Records contained in a dataset:
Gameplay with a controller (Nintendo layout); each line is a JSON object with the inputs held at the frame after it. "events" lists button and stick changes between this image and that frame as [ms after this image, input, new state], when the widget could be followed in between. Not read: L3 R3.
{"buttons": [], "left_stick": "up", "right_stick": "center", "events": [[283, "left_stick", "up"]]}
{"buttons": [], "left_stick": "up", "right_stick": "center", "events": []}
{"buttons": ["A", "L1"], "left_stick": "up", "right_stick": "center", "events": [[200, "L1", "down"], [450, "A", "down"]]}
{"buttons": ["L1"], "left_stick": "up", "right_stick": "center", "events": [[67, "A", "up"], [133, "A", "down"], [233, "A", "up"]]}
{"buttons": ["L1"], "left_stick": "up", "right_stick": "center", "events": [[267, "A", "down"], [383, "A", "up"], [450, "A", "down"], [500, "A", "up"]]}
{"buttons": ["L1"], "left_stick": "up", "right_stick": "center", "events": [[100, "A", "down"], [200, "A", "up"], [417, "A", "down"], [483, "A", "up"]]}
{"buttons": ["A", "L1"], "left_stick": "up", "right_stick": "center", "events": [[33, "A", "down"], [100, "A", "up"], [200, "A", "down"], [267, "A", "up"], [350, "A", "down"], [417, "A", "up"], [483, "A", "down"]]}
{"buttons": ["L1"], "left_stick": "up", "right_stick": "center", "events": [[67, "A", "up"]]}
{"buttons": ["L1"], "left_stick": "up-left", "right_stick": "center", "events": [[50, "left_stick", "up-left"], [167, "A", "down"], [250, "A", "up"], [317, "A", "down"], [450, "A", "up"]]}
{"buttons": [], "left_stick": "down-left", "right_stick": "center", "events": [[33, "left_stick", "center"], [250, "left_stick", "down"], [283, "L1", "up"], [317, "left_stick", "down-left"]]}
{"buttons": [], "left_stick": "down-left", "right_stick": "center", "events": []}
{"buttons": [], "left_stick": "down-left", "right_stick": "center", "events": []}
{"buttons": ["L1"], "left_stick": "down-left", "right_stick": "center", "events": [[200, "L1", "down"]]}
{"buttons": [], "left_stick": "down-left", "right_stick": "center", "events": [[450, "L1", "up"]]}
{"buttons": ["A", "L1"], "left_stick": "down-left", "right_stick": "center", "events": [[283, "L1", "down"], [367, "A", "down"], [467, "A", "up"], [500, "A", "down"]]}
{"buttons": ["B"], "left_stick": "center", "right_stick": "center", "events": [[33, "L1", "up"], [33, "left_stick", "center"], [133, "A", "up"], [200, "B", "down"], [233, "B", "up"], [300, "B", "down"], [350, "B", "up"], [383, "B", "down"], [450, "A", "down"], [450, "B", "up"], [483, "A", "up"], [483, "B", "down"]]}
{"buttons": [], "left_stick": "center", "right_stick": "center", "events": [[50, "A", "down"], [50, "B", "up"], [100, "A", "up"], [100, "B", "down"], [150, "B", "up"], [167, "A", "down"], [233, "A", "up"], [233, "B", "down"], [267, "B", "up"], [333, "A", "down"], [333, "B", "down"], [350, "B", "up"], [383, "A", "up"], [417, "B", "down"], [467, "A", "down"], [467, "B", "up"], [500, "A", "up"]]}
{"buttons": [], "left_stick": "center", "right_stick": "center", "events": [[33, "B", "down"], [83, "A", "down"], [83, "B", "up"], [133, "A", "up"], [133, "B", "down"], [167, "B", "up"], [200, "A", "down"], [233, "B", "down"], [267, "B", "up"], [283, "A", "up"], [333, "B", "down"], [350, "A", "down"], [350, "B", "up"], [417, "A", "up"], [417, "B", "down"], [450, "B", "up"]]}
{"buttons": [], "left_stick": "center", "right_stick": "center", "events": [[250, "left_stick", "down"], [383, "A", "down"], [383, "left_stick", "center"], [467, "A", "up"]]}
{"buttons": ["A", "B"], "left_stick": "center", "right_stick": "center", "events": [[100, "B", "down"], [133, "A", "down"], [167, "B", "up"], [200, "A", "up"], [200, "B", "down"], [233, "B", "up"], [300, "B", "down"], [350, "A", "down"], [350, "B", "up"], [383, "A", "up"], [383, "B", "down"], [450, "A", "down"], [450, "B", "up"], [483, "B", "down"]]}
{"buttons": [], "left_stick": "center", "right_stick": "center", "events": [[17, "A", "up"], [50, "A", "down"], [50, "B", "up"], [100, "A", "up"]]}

Exercise directions: Repeat all the records without altering a single word.

Completed task:
Gameplay with a controller (Nintendo layout); each line is a JSON object with the inputs held at the frame after it. "events" lists button and stick changes between this image and that frame as [ms after this image, input, new state], when the widget could be followed in between. Not read: L3 R3.
{"buttons": [], "left_stick": "up", "right_stick": "center", "events": [[283, "left_stick", "up"]]}
{"buttons": [], "left_stick": "up", "right_stick": "center", "events": []}
{"buttons": ["A", "L1"], "left_stick": "up", "right_stick": "center", "events": [[200, "L1", "down"], [450, "A", "down"]]}
{"buttons": ["L1"], "left_stick": "up", "right_stick": "center", "events": [[67, "A", "up"], [133, "A", "down"], [233, "A", "up"]]}
{"buttons": ["L1"], "left_stick": "up", "right_stick": "center", "events": [[267, "A", "down"], [383, "A", "up"], [450, "A", "down"], [500, "A", "up"]]}
{"buttons": ["L1"], "left_stick": "up", "right_stick": "center", "events": [[100, "A", "down"], [200, "A", "up"], [417, "A", "down"], [483, "A", "up"]]}
{"buttons": ["A", "L1"], "left_stick": "up", "right_stick": "center", "events": [[33, "A", "down"], [100, "A", "up"], [200, "A", "down"], [267, "A", "up"], [350, "A", "down"], [417, "A", "up"], [483, "A", "down"]]}
{"buttons": ["L1"], "left_stick": "up", "right_stick": "center", "events": [[67, "A", "up"]]}
{"buttons": ["L1"], "left_stick": "up-left", "right_stick": "center", "events": [[50, "left_stick", "up-left"], [167, "A", "down"], [250, "A", "up"], [317, "A", "down"], [450, "A", "up"]]}
{"buttons": [], "left_stick": "down-left", "right_stick": "center", "events": [[33, "left_stick", "center"], [250, "left_stick", "down"], [283, "L1", "up"], [317, "left_stick", "down-left"]]}
{"buttons": [], "left_stick": "down-left", "right_stick": "center", "events": []}
{"buttons": [], "left_stick": "down-left", "right_stick": "center", "events": []}
{"buttons": ["L1"], "left_stick": "down-left", "right_stick": "center", "events": [[200, "L1", "down"]]}
{"buttons": [], "left_stick": "down-left", "right_stick": "center", "events": [[450, "L1", "up"]]}
{"buttons": ["A", "L1"], "left_stick": "down-left", "right_stick": "center", "events": [[283, "L1", "down"], [367, "A", "down"], [467, "A", "up"], [500, "A", "down"]]}
{"buttons": ["B"], "left_stick": "center", "right_stick": "center", "events": [[33, "L1", "up"], [33, "left_stick", "center"], [133, "A", "up"], [200, "B", "down"], [233, "B", "up"], [300, "B", "down"], [350, "B", "up"], [383, "B", "down"], [450, "A", "down"], [450, "B", "up"], [483, "A", "up"], [483, "B", "down"]]}
{"buttons": [], "left_stick": "center", "right_stick": "center", "events": [[50, "A", "down"], [50, "B", "up"], [100, "A", "up"], [100, "B", "down"], [150, "B", "up"], [167, "A", "down"], [233, "A", "up"], [233, "B", "down"], [267, "B", "up"], [333, "A", "down"], [333, "B", "down"], [350, "B", "up"], [383, "A", "up"], [417, "B", "down"], [467, "A", "down"], [467, "B", "up"], [500, "A", "up"]]}
{"buttons": [], "left_stick": "center", "right_stick": "center", "events": [[33, "B", "down"], [83, "A", "down"], [83, "B", "up"], [133, "A", "up"], [133, "B", "down"], [167, "B", "up"], [200, "A", "down"], [233, "B", "down"], [267, "B", "up"], [283, "A", "up"], [333, "B", "down"], [350, "A", "down"], [350, "B", "up"], [417, "A", "up"], [417, "B", "down"], [450, "B", "up"]]}
{"buttons": [], "left_stick": "center", "right_stick": "center", "events": [[250, "left_stick", "down"], [383, "A", "down"], [383, "left_stick", "center"], [467, "A", "up"]]}
{"buttons": ["A", "B"], "left_stick": "center", "right_stick": "center", "events": [[100, "B", "down"], [133, "A", "down"], [167, "B", "up"], [200, "A", "up"], [200, "B", "down"], [233, "B", "up"], [300, "B", "down"], [350, "A", "down"], [350, "B", "up"], [383, "A", "up"], [383, "B", "down"], [450, "A", "down"], [450, "B", "up"], [483, "B", "down"]]}
{"buttons": [], "left_stick": "center", "right_stick": "center", "events": [[17, "A", "up"], [50, "A", "down"], [50, "B", "up"], [100, "A", "up"]]}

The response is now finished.